Semantic Cognition on Recipes and Cuisines Around the World

Published:

Summary

Semantic cognition describes the cognitive mechanism by which humans develop and store object-property associations in long-term memory, and our subsequent ability to generalize from these characteristics to ”identify” objects in terms of trait similarity with previously-observed objects. We engineer a larger and more complex data-set for training within a baseline parallel distributed processing (PDP) architecture, exploring the nature of semantic cognition in the domain of food.

Report can be found here, and relevant code can be found in this GitHub repo.

Data and Methods

The computational design of this network includes an encoding process; input items are expressed in a pseudo-binary capacity and passed into a linear ”Representation” layer using rectified linear unit activation (ReLU), bundled with relational features (e.g., ”Canary CAN”) into a single string of 0s and 1s, passed through a single linear hidden layer with ReLU activation, and finally into a linear output layer with Sigmoid activation of corresponding attributes.

Initial data is obtained from What’s Cooking and consists of 39,774 common recipes belonging to 20 distinct cuisines.

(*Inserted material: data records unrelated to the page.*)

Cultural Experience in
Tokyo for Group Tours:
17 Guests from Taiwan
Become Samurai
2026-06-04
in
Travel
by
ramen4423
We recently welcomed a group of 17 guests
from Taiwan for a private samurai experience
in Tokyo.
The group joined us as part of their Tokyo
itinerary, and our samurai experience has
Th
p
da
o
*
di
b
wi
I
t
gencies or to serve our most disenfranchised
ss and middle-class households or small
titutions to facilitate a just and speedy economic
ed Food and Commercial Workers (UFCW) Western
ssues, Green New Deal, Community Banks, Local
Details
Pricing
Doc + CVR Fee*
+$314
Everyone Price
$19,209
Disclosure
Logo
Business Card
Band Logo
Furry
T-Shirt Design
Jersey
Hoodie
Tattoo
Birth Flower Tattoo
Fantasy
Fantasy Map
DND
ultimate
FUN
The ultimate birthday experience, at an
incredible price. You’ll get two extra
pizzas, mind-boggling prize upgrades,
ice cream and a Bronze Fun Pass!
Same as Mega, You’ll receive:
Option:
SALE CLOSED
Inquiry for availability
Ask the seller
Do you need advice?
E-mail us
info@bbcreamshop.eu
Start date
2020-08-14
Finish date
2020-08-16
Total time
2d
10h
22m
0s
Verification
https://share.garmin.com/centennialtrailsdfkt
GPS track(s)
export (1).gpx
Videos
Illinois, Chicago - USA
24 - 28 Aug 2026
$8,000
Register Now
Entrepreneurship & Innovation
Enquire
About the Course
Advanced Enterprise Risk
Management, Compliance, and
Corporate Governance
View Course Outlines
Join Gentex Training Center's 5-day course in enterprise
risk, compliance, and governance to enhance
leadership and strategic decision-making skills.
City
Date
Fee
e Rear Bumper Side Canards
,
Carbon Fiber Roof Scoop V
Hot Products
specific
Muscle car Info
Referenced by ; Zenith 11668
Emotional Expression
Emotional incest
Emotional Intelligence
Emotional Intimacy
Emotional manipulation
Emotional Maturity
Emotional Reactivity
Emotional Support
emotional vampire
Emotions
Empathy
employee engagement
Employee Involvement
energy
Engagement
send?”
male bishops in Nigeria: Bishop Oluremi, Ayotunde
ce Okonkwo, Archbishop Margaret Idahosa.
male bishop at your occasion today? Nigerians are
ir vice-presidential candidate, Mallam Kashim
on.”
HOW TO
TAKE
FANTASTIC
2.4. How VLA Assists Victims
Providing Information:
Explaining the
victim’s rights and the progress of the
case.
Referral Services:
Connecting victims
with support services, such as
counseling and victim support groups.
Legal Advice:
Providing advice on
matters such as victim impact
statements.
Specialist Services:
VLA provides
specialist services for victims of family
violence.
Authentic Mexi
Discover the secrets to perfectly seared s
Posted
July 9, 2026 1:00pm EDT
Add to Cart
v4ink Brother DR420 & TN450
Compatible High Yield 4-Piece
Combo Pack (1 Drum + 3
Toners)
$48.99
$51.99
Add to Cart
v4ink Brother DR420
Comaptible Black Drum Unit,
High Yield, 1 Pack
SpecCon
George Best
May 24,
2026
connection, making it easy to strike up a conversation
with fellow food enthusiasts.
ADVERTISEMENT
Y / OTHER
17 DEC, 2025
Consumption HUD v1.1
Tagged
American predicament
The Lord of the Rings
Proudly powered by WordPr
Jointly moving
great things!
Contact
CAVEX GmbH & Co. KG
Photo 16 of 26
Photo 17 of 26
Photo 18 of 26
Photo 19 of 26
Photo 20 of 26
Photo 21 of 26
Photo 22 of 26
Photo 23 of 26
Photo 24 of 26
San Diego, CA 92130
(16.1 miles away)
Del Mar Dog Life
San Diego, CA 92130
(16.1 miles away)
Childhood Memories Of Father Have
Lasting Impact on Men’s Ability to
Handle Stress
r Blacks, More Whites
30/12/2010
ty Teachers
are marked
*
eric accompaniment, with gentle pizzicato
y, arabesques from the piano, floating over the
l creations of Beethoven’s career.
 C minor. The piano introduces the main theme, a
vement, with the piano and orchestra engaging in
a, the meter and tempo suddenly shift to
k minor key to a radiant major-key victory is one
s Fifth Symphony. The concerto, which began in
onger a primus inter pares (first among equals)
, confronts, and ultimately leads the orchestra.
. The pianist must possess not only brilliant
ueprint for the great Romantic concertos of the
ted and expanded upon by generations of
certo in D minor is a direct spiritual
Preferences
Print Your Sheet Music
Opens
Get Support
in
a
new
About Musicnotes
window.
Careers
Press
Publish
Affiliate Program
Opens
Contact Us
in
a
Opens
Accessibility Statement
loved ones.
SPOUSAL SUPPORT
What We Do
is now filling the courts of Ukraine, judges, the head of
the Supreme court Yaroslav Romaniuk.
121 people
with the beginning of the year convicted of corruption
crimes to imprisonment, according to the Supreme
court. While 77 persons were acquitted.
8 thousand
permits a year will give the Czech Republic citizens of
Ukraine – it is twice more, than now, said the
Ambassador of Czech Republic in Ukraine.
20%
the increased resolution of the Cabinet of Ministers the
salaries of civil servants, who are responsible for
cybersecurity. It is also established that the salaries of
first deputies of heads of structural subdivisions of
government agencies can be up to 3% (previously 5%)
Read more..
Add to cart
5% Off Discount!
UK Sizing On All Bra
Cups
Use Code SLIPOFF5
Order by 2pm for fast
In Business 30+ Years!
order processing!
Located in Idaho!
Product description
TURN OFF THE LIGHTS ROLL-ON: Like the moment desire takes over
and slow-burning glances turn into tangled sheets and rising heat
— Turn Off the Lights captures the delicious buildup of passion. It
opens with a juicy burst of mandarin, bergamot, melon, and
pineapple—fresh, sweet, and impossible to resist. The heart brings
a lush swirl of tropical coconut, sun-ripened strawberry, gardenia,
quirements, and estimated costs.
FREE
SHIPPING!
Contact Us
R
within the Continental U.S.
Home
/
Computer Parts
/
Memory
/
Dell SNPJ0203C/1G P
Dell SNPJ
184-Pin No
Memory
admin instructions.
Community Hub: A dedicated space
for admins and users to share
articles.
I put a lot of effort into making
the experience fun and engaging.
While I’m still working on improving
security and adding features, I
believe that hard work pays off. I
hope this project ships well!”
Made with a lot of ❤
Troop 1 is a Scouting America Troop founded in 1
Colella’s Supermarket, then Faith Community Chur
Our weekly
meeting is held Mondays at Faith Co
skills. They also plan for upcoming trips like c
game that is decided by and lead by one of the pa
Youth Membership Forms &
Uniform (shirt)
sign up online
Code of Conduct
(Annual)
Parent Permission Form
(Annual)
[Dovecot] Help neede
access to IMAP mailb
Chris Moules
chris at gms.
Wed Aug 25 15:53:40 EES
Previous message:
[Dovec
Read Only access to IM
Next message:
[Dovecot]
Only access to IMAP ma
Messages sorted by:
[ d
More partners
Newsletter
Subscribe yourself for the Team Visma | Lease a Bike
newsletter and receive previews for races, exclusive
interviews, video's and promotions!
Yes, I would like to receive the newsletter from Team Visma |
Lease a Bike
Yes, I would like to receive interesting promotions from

We then proceeded to add the following binary (yes or no) labels:

  • Vegeterain, Vegan, Spicy, Dessert, Drink

The data is preprocessed to group together similar ingredients found in the cousine (red and green peppers –> bell peppers) and to retain distinctness in other cases (black pepper remains the same).

Models Fit (parameters hypertuned):

  1. Baseline: feed-forward neural network
  2. Extension: feed-forward neural network with an extra hidden layer

This consists of four linear layers:

  • one input layer
  • two hidden layers (called representation layer and hidden layer respectively)
  • output layer.

The first 26 entries in each row are input patterns that the network uses to learn; representations of these items are learned using their mappings to the ingredients, which are the output patterns or ground truth labels. ReLU activation is used for the representation and hidden layers. The output layer, however, makes use of Sigmoid activation. To clarify, the output pattern can be thought of as a predicted set of ingredient labels.

Each permutation of data set type 1 model architecture was tested. The representations for each item (cuisine) were extracted after having trained each model for 500, 2500, and 5000 epochs respectively. The patterns are compared in order to find the two that are closest to each other by virtue of a Euclidean distance measure. Subsequently, it iterates over the patterns, replacing each closest pair with an average over that pair, until an underlying pattern remains.

To summarize, Human beings learn to differentiate between objects by way of example, storing certain generalized representations of their attributes that aid in categorization, when required. For example, a child that has only seen 2 distinct bird species in her lifetime, both flighted, would make the reasonable assumption that the object category bird must have the attribute flight. However, an adult, presumably exposed to a larger number of distinct bird species, may not make the same generalization. Given a set of ingredients and asked to attribute this with a cuisine label, an individual’s response may (1) be biased toward cuisines they have been exposed to, and (2) not be a single cuisine, as individual ingredients are (for this purpose) atomic and far removed from any generalization of a cuisine.